Are oil company–sponsored windmill ads about to disappear from our TV screens? Oil giant Shell has decided to abandon investments into renewable energy like wind and solar. A Shell executive told the Guardian that the company will no longer put money into investments that “struggle with other investment opportunities in [Shell’s] portfolio even with big subsidies” (see article).
Instead, Shell wants to focus its money on developing non-food biofuels and carbon capture and sequestration (CCS). The company has significant operations in the Alberta oilsands, and oilsands petroleum is already proscribed by one piece of U.S. legislation: section 526 of the U.S. Energy Independence and Security Act (see article).
George Monbiot, a strong supporter of renewable energy, claims Shell’s decision is in part because of the low carbon prices under the European Union’s Emission Trading Scheme (ETS). He’s absolutely right. Carbon prices would have to be in the punitive range for wind and solar to be anything close to competitive with coal and nuclear or even gas. As I have said many times, the whole idea of a cap and trade scheme as opposed to a carbon tax was to give politicians the wiggle room necessary to keep carbon prices low. That is the only way the ETS was politically salable.

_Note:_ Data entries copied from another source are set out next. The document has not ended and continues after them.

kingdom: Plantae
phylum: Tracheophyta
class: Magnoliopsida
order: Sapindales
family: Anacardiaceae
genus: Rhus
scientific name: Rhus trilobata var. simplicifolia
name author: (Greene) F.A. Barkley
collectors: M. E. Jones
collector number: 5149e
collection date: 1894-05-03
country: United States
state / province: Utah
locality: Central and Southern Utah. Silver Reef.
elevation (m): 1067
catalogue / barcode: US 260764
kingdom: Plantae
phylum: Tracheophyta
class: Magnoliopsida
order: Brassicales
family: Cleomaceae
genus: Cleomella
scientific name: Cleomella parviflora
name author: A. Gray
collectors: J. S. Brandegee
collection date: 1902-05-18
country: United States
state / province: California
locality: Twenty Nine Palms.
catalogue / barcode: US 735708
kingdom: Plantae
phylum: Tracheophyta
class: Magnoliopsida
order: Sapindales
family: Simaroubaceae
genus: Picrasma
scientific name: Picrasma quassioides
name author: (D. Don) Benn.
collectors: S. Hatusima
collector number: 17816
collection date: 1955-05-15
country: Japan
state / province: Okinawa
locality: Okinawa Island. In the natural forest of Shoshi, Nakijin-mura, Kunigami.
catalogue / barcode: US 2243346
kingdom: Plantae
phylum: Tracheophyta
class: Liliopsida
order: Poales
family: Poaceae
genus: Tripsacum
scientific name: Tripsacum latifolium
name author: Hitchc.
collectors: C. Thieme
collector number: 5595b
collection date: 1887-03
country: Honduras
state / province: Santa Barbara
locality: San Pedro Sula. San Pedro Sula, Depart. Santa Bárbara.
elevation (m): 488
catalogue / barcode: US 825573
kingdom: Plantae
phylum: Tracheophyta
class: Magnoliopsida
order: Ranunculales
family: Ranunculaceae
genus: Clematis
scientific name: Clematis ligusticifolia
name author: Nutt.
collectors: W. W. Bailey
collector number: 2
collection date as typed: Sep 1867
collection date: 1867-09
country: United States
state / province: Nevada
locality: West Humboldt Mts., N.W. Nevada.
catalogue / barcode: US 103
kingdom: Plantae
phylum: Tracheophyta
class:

Shell’s decision is the right one, for two main reasons. First, as Monbiot points out, “greenwash,” i.e., oil companies’ communications about how green they are, is just public relations (see article). When PR isn’t backed up with anything meaningful, people soon realize it’s just… PR. Even major investment in wind and solar won’t reduce carbon emissions from large-scale power systems. And since it’s not profitable anyway, Shell must have wondered why play the game at all.
Second, as I mentioned in “Guessing between the lines” and other posts, the only airy-fairy part of CCS is the S: sequestration. CCS will soon give way to CCR: carbon capture and recycle. In CCR, captured carbon is recycled into synthetic hydrocarbon fuels.
Shell understands, and for decades has been profiting from, the hydrocarbon fuel business. And, since carbon capture is the necessary prelude to CCR, Shell’s money will go in part to solving the technological part of that problem.
Does Shell’s abandoning of renewable electricity mean that those feel-good oil company ads featuring lovely music and impressive wind turbines will no longer grace the airwaves during the Sunday political talk shows? Probably not. As I said last week, the drive to renewables is at bottom a natural gas–industry ploy. The ploy has worked remarkably well in Ontario, and it seems to be working at the national level in the U.S.